Image comparison data:

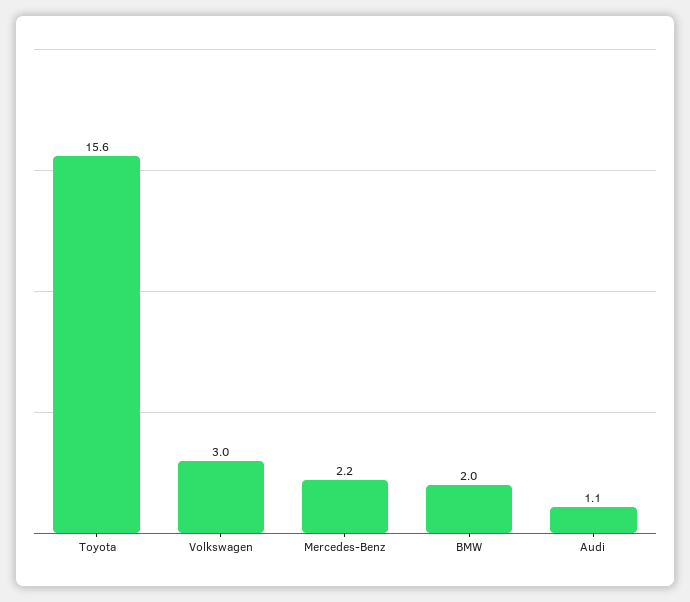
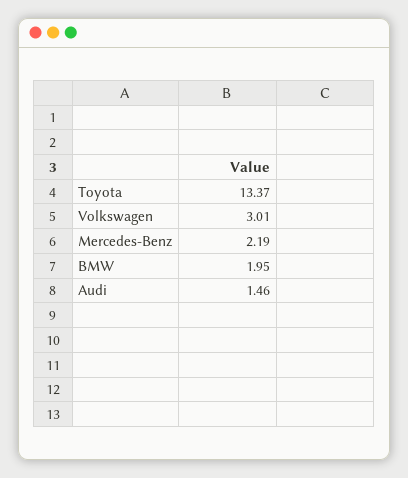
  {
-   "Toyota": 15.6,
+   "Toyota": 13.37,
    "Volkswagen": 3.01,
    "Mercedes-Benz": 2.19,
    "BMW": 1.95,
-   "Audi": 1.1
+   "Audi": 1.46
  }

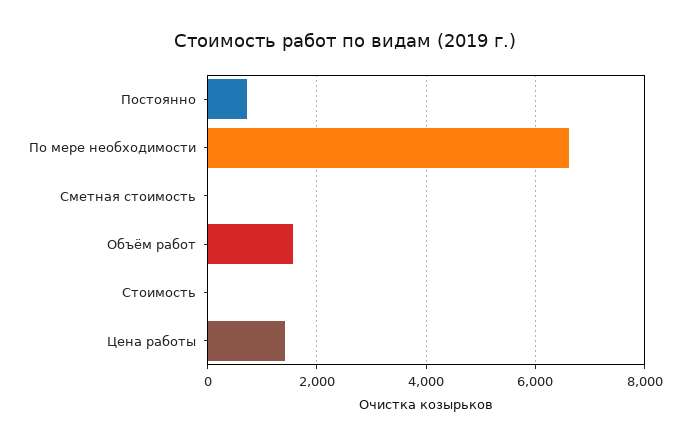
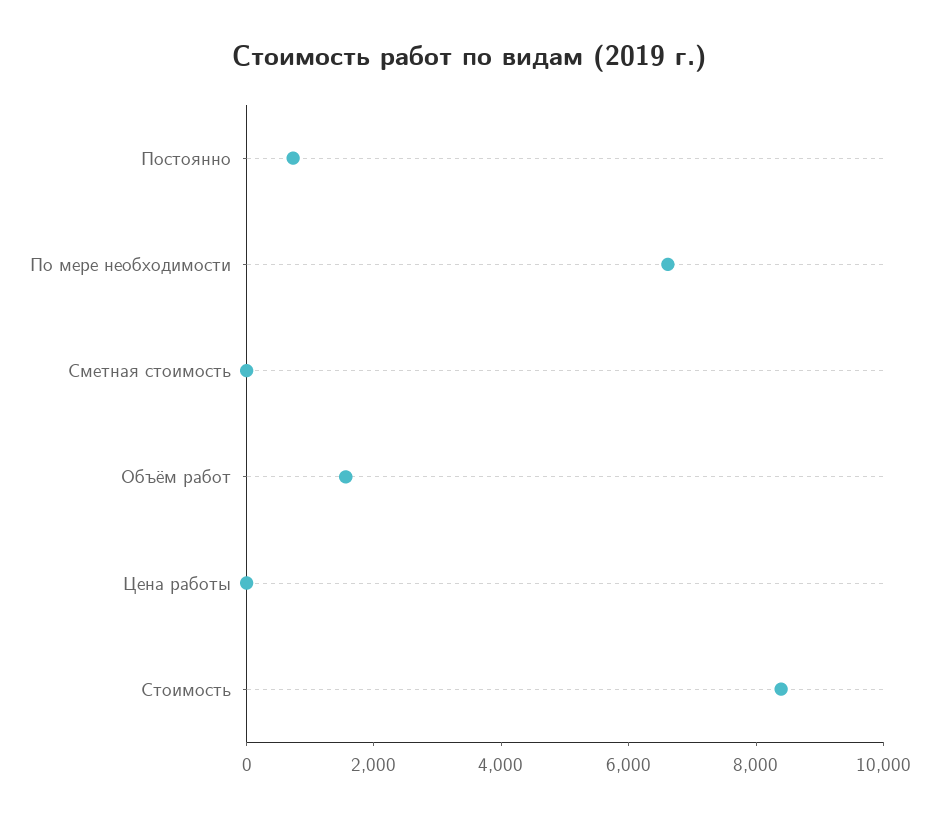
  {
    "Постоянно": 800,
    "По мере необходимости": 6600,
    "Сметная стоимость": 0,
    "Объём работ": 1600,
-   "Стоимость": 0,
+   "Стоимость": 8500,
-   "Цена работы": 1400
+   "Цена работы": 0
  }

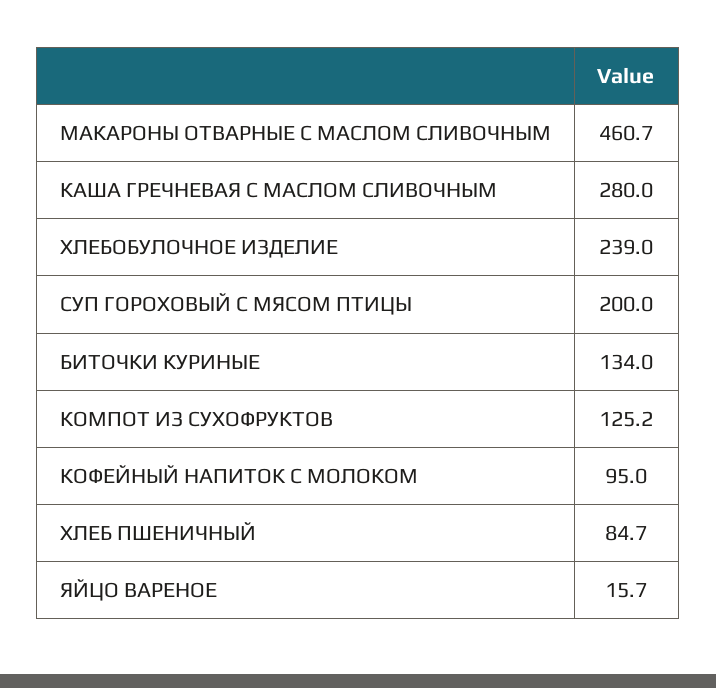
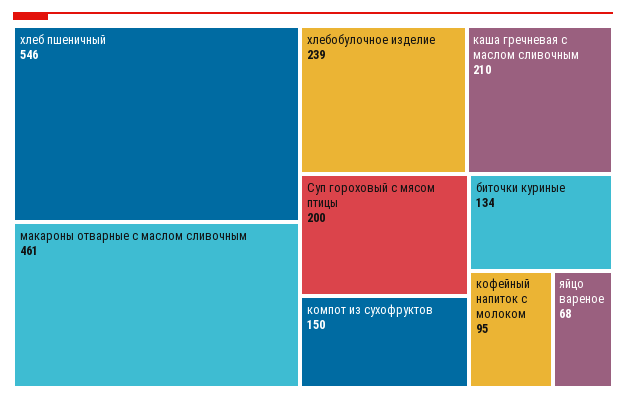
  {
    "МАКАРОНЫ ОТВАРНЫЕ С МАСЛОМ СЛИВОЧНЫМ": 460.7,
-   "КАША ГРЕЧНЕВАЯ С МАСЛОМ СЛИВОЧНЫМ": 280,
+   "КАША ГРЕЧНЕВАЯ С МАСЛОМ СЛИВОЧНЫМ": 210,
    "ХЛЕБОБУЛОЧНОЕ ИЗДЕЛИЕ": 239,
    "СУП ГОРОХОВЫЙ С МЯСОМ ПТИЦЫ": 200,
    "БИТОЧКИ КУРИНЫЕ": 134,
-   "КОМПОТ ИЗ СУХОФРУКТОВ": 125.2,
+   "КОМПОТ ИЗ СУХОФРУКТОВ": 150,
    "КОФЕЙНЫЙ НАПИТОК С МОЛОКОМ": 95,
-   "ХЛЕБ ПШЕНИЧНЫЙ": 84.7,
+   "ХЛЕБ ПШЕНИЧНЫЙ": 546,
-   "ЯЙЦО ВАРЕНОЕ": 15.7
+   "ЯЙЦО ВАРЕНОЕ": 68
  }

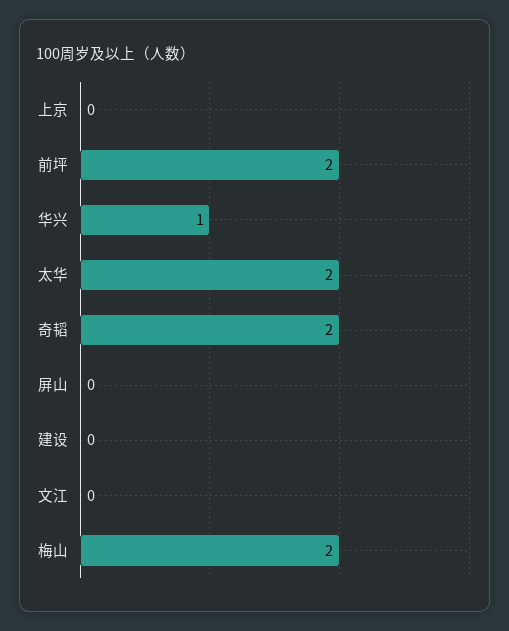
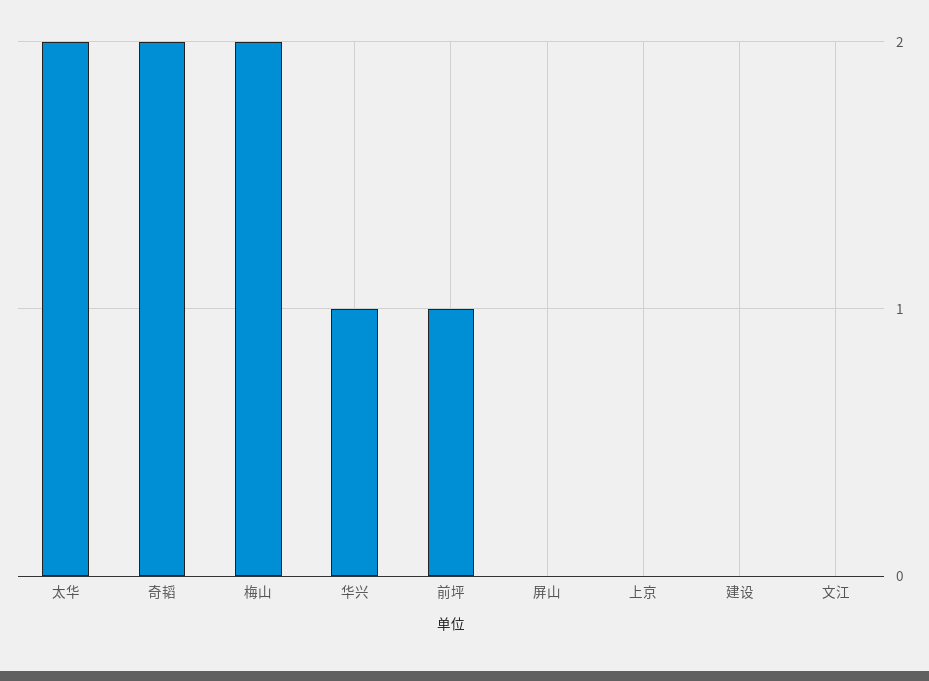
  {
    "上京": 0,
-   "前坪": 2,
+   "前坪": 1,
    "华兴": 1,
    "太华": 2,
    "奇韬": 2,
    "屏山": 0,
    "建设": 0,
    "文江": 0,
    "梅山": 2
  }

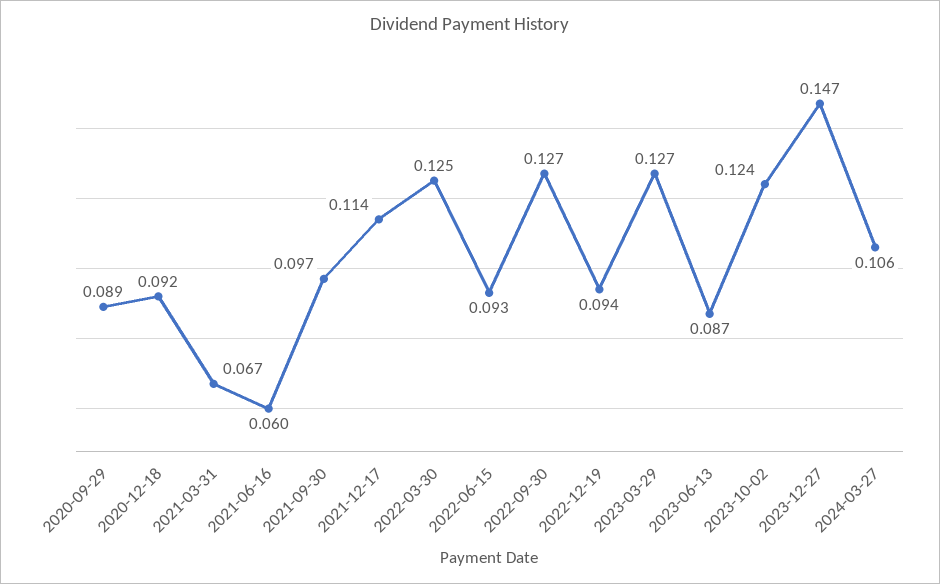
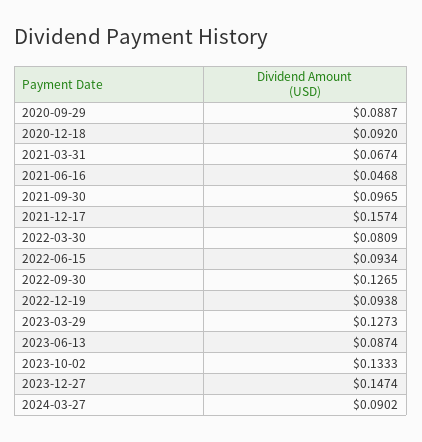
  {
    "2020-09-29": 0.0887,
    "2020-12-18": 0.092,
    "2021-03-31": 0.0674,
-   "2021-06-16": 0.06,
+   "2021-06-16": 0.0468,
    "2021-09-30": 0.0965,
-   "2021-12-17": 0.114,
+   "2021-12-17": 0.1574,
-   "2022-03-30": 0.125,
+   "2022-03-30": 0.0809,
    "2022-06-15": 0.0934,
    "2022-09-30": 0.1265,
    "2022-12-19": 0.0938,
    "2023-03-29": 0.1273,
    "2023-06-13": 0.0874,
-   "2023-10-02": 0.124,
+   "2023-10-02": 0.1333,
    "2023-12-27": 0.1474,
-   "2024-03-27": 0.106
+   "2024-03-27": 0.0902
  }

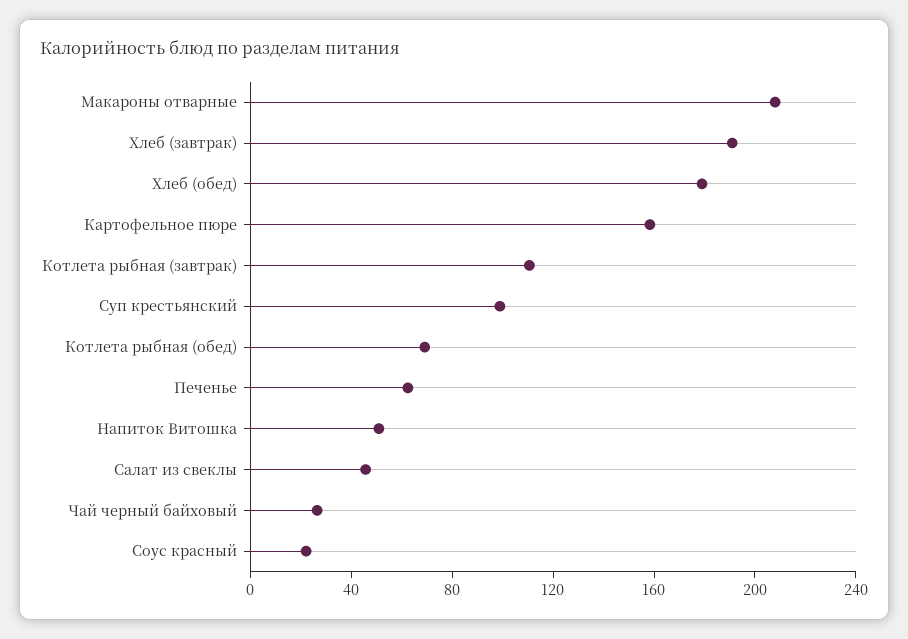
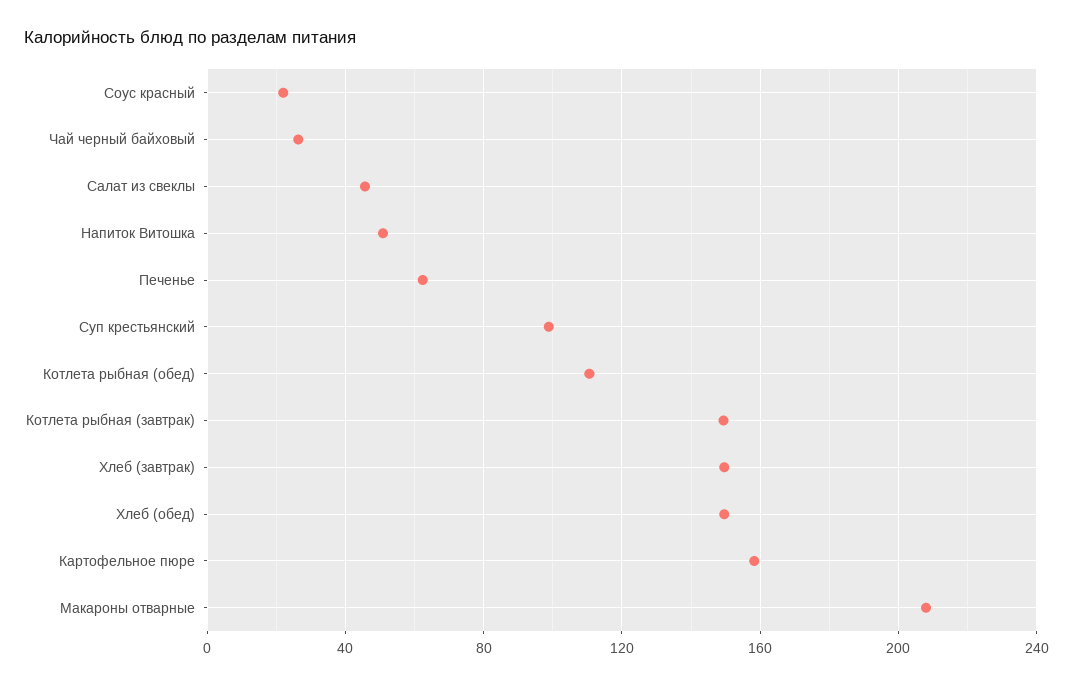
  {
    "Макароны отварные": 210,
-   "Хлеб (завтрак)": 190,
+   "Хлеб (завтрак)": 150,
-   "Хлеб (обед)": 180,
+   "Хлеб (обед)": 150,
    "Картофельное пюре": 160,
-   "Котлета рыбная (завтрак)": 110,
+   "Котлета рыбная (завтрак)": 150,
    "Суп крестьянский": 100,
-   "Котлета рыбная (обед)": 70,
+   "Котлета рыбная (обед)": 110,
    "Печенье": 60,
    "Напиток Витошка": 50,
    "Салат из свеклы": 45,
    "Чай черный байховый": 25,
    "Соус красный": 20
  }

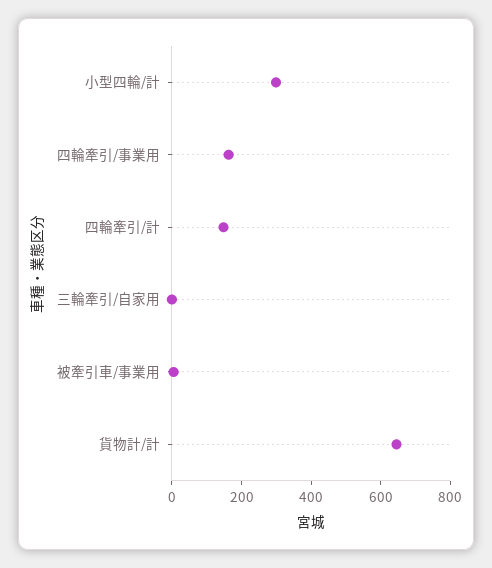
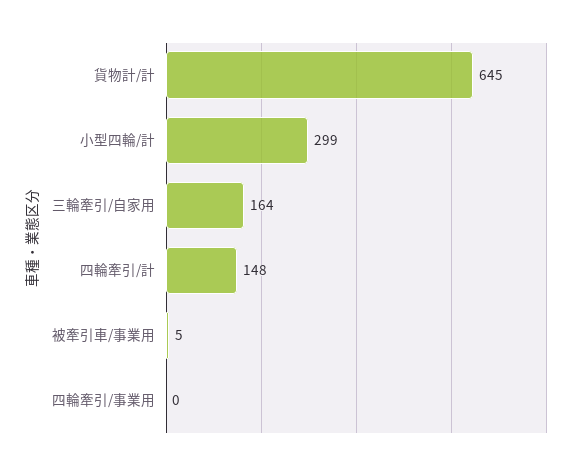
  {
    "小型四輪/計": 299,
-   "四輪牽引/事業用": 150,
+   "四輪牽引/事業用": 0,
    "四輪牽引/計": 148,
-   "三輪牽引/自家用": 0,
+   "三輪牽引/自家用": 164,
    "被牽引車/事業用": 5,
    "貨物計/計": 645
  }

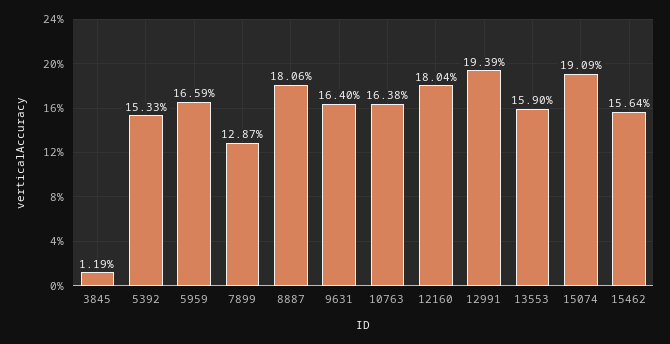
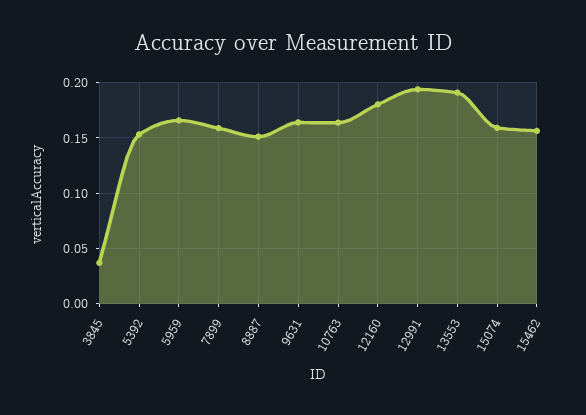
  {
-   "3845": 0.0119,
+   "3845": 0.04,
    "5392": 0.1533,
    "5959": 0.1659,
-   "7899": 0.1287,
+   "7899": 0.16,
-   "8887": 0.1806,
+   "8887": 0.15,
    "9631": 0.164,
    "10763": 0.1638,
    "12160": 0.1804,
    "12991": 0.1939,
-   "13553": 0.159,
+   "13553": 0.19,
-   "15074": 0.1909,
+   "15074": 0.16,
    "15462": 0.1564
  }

(Instructions for the task) Copy out each line of the data where the string "КАША" appears.

(Answer below)
-   "КАША ГРЕЧНЕВАЯ С МАСЛОМ СЛИВОЧНЫМ": 280,
+   "КАША ГРЕЧНЕВАЯ С МАСЛОМ СЛИВОЧНЫМ": 210,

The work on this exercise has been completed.